* _What the task asks_
Whenever a line below includes the string "wrist", show it.

* _Data_
▼

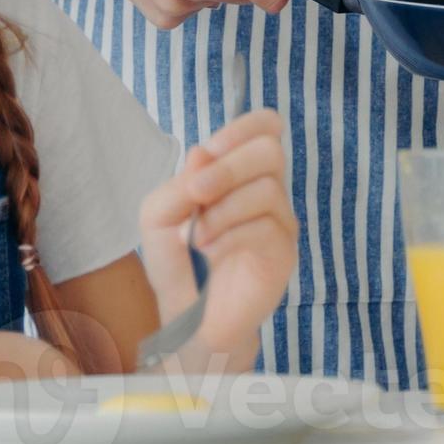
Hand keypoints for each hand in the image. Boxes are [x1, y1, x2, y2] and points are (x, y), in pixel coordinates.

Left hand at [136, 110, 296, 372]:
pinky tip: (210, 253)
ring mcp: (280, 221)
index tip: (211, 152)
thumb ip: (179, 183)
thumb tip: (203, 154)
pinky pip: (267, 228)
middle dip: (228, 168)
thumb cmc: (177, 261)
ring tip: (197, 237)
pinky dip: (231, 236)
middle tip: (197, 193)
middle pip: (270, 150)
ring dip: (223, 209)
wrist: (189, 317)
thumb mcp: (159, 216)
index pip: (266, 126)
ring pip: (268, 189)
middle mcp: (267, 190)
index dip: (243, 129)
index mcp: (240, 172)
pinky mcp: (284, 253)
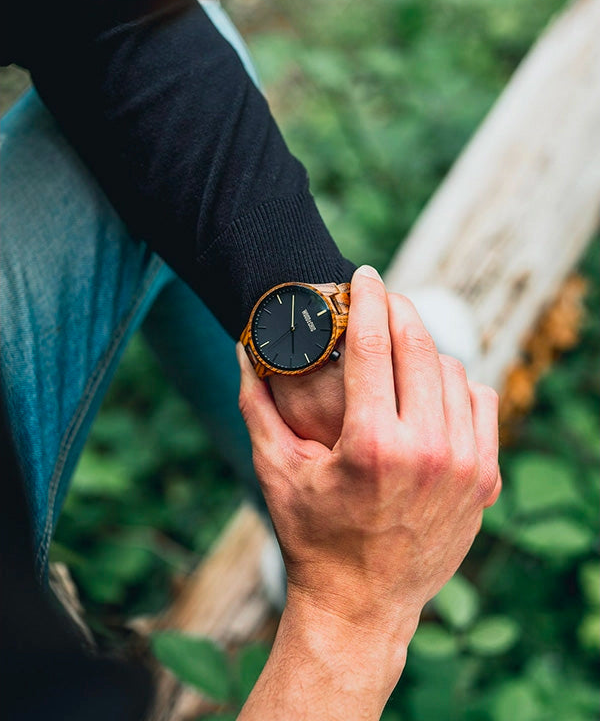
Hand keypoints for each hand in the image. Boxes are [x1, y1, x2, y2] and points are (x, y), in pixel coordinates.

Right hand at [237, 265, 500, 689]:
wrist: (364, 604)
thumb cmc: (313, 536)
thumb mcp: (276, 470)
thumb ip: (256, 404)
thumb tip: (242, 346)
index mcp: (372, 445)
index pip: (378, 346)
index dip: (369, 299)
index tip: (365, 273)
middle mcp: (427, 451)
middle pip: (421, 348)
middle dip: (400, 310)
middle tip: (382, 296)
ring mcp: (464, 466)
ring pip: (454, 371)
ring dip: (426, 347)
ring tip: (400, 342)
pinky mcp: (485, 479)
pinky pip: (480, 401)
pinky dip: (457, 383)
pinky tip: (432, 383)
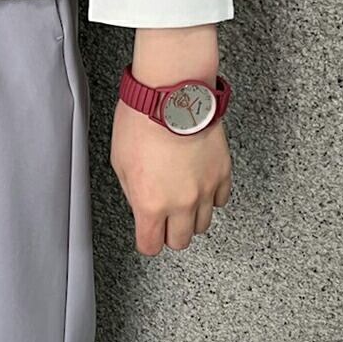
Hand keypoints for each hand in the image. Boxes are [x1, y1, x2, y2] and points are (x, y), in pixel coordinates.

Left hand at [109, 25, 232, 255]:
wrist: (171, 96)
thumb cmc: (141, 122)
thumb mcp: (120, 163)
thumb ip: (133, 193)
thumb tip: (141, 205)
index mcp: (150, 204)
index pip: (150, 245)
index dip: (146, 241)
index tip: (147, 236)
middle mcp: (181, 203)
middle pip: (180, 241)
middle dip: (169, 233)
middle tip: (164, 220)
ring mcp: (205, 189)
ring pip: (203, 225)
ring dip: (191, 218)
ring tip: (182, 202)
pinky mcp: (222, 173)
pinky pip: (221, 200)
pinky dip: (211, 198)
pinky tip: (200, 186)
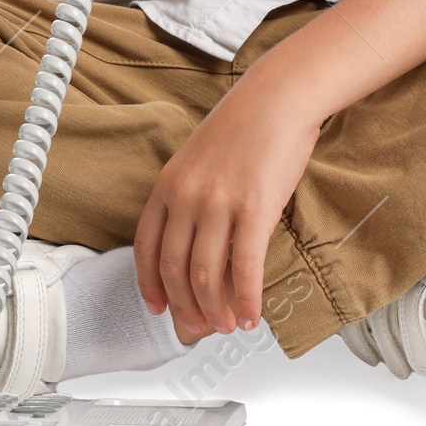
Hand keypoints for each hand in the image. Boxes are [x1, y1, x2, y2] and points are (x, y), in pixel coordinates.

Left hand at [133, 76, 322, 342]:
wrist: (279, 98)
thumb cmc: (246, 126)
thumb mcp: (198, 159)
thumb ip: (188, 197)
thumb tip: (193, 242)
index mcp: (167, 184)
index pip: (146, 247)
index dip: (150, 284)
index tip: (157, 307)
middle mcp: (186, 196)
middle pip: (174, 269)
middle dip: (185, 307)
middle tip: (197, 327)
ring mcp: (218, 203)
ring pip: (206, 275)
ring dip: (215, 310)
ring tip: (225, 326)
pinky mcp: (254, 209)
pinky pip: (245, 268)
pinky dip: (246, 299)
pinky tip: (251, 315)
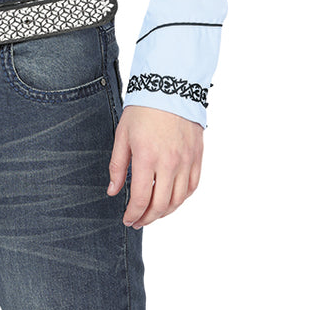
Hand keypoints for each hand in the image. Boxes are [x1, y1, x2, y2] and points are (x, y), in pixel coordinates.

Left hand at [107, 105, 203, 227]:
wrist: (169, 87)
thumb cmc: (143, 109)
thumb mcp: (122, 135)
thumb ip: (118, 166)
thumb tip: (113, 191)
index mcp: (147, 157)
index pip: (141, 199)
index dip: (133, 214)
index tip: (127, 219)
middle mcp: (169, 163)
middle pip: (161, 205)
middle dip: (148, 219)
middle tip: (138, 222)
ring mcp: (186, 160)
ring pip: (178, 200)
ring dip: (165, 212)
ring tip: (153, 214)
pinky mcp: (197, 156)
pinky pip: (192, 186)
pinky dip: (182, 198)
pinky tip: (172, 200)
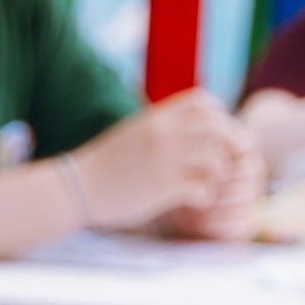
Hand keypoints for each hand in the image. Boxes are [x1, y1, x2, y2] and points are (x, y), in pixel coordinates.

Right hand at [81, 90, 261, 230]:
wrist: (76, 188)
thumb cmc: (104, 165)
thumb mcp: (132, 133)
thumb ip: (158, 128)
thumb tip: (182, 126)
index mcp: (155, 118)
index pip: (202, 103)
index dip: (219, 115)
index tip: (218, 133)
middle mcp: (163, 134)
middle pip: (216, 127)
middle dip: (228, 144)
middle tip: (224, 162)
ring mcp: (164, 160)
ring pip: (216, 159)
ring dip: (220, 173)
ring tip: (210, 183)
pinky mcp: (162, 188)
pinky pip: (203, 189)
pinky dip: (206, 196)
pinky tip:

▲

* _Exercise solution_
wrist: (189, 317)
wrist: (364, 604)
wrist: (171, 96)
wrist: (279, 98)
wrist: (169, 87)
wrist: (76, 188)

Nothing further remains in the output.